7.2 Prior to any sale or appropriation of the properties it will also be necessary for Legal Services to review the titles to the properties to confirm that no interests exist that may prevent a transfer. If any restrictions or covenants exist, the reviews will ascertain whether or not they are still capable of being enforced.
Lawyer consulted: Siobhan Fry Date consulted: 28/03/25
8.1 The main risks identified are those that occur as a result of retaining the properties identified. This would include the ongoing costs and liability of retaining properties, both occupational costs but also investment needed; the opportunity forgone to create additional housing and regenerative developments; and the capital receipt forgone and the impact this would have on funding for the Innovation Fund.
10. Sustainability implications
10.1 For those properties identified it is anticipated that following transfer the properties would be subject to investment, which would include elements to improve energy efficiency. Any redevelopment would be completed in compliance with current standards and requirements.
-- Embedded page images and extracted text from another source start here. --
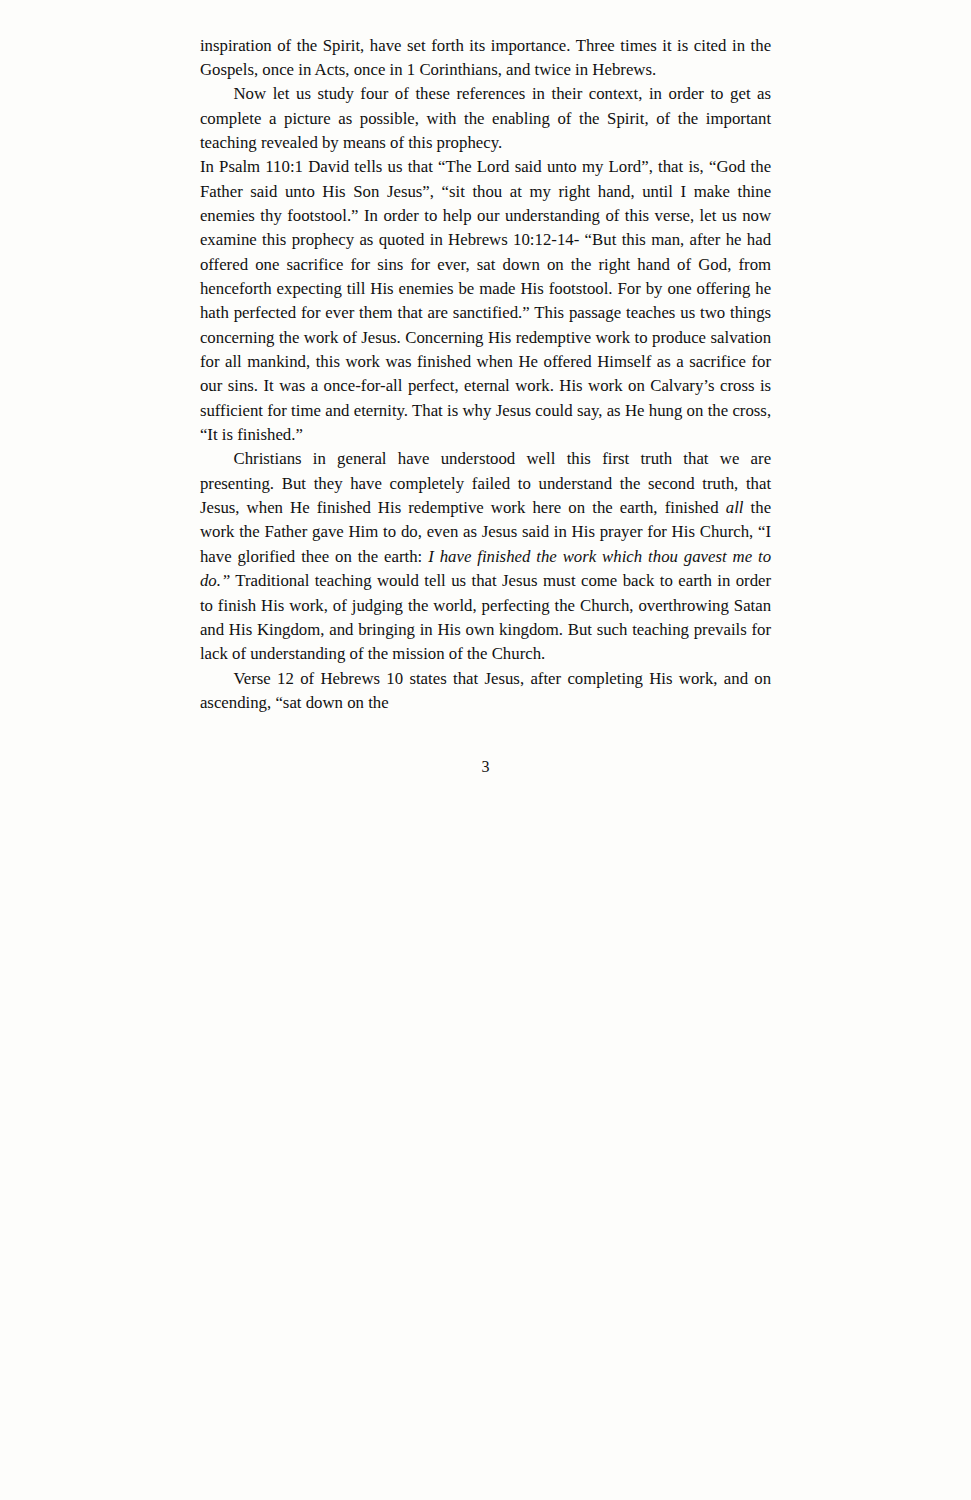inspiration of the Spirit, have set forth its importance. Three times it is cited in the Gospels, once in Acts, once in 1 Corinthians, and twice in Hebrews.
Now let us study four of these references in their context, in order to get as complete a picture as possible, with the enabling of the Spirit, of the important teaching revealed by means of this prophecy.
In Psalm 110:1 David tells us that “The Lord said unto my Lord”, that is, “God the Father said unto His Son Jesus”, “sit thou at my right hand, until I make thine enemies thy footstool.” In order to help our understanding of this verse, let us now examine this prophecy as quoted in Hebrews 10:12-14- “But this man, after he had offered one sacrifice for sins for ever, sat down on the right hand of God, from henceforth expecting till His enemies be made His footstool. For by one offering he hath perfected for ever them that are sanctified.” This passage teaches us two things concerning the work of Jesus. Concerning His redemptive work to produce salvation for all mankind, this work was finished when He offered Himself as a sacrifice for our sins. It was a once-for-all perfect, eternal work. His work on Calvary’s cross is sufficient for time and eternity. That is why Jesus could say, as He hung on the cross, “It is finished.”
Christians in general have understood well this first truth that we are presenting. But they have completely failed to understand the second truth, that Jesus, when He finished His redemptive work here on the earth, finished all the work the Father gave Him to do, even as Jesus said in His prayer for His Church, “I have glorified thee on the earth: I have finished the work which thou gavest me to do.” Traditional teaching would tell us that Jesus must come back to earth in order to finish His work, of judging the world, perfecting the Church, overthrowing Satan and His Kingdom, and bringing in His own kingdom. But such teaching prevails for lack of understanding of the mission of the Church.
Verse 12 of Hebrews 10 states that Jesus, after completing His work, and on ascending, “sat down on the
3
11. Health and Wellbeing Implications:
11.1 The transfer or appropriation for housing purposes of the properties listed in Part 2 of this report will allow them to be refurbished or redeveloped and occupied as housing or commercial space supporting employment, therefore contributing in a small way to the wider factors influencing health and well-being.
12.1 The council’s property portfolios undergo continual review to improve performance and identify opportunities to support the Council Plan. This includes the achievement of capital receipts to provide funding for the council’s Innovation Fund.
12.2 Part 1 of this report sets out the strategic principles to support the identification of opportunities to release assets. With the exception of the Seafront Portfolio these principles have been applied to all portfolios and a list of properties identified for disposal or appropriation to the HRA for housing purposes has been summarised in Part 2 of this report with recommendations.
12.3 With regard to the council’s Heritage Assets it is recommended that a more detailed review be completed to determine the costs and benefits of retaining these assets with a recommended strategy for their retention or transfer.